_Text block_:
'''

It used to be that a US film making 40 percent of its money overseas did phenomenally well; now it’s pretty standard for 50 percent or more to be made overseas. Hollywood movies aren’t made for the US audience anymore, because the bulk of the money is now made overseas.
Amir Khalid
@Mnemosyne:
I’ve seen reports that Superman Returns actually did better business than Batman Begins.
mclaren
A subversive viewer would judge Tonto an unreliable narrator and assume that Tonto was the one cannibalizing and murdering people, then lying about it when he told the story years later.
Welcome to post-modern cinema…
mclaren
@geg6:
You’re optimistic, my man. Summer movies seem to me to be aimed at seven-year-olds.
JR in WV
I too liked Little Big Man a great deal. I enjoy magical realism in fiction, and when it’s done right it can do a great movie. Some movies that I enjoyed along those lines were The Circus of Dr Lao and Something Wicked This Way Comes (based upon a great novel by Ray Bradbury, also about a circus/carnival, sort of).
I’ve enjoyed all the Depp movies I’ve seen, mostly the Pirates series. His Captain Jack character is so unlike what most producers would think of as a pirate captain, but incorporates so many bizarre things we know pirates did – could any pirate be stranger than Blackbeard?
No telling if we’ll see TLR – but as a dream between an elderly Indian and a young would-be cowboy – it could be pretty strange and still include a lot of truth.

'''

_Exercise aim_: Reproduce the comment thread about Hollywood films above in full, word for word.

_Information given_:

'''

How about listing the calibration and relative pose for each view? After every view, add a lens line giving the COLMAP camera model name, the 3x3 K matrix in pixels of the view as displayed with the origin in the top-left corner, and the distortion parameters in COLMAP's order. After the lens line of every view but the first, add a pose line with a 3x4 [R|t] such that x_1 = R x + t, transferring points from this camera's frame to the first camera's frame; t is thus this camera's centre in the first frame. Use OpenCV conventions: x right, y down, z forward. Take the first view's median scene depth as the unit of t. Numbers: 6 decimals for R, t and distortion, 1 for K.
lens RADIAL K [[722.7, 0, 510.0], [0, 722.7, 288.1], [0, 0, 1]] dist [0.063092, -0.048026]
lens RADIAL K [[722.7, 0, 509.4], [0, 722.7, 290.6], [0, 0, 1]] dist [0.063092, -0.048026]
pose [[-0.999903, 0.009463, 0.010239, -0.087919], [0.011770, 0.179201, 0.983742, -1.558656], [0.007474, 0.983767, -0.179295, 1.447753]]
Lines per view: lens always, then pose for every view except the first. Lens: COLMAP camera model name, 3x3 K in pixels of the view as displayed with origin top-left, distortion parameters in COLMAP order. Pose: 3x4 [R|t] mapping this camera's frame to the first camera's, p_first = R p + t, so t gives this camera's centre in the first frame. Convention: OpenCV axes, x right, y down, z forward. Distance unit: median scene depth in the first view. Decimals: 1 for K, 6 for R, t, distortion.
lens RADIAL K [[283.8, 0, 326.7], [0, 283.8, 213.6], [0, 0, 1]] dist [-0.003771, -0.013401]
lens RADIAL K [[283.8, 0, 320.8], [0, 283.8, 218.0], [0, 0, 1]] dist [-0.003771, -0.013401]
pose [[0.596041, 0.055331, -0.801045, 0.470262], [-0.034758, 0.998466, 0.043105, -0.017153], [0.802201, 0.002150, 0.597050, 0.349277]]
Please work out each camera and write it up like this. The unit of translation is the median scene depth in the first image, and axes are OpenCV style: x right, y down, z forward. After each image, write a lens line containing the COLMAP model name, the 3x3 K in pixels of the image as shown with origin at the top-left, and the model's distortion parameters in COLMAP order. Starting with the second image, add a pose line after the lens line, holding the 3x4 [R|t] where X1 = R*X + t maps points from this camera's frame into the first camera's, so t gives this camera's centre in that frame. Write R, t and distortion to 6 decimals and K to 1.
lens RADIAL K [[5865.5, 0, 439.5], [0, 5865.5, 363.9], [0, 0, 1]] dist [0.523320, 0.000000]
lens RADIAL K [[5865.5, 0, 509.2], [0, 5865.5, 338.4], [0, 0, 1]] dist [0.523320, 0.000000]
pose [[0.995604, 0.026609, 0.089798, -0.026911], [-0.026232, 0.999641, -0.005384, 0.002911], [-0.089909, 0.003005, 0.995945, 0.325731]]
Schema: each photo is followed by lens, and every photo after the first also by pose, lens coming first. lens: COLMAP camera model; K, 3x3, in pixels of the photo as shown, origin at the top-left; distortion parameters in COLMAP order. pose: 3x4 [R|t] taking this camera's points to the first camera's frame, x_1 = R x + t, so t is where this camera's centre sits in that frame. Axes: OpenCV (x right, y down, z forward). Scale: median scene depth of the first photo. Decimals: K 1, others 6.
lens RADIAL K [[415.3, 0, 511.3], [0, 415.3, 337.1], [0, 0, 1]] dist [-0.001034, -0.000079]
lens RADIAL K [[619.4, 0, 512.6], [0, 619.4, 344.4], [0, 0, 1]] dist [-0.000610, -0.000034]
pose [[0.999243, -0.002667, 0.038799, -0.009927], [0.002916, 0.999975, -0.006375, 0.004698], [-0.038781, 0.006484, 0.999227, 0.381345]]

'''

_Response_:
It used to be that a US film making 40 percent of its money overseas did phenomenally well; now it’s pretty standard for 50 percent or more to be made overseas. Hollywood movies aren’t made for the US audience anymore, because the bulk of the money is now made overseas.
Amir Khalid
@Mnemosyne:
I’ve seen reports that Superman Returns actually did better business than Batman Begins.
mclaren
A subversive viewer would judge Tonto an unreliable narrator and assume that Tonto was the one cannibalizing and murdering people, then lying about it when he told the story years later.
Welcome to post-modern cinema…
mclaren
@geg6:
You’re optimistic, my man. Summer movies seem to me to be aimed at seven-year-olds.
JR in WV
I too liked Little Big Man a great deal. I enjoy magical realism in fiction, and when it’s done right it can do a great movie. Some movies that I enjoyed along those lines were The Circus of Dr Lao and Something Wicked This Way Comes (based upon a great novel by Ray Bradbury, also about a circus/carnival, sort of).
I’ve enjoyed all the Depp movies I’ve seen, mostly the Pirates series. His Captain Jack character is so unlike what most producers would think of as a pirate captain, but incorporates so many bizarre things we know pirates did – could any pirate be stranger than Blackbeard?
No telling if we’ll see TLR – but as a dream between an elderly Indian and a young would-be cowboy – it could be pretty strange and still include a lot of truth.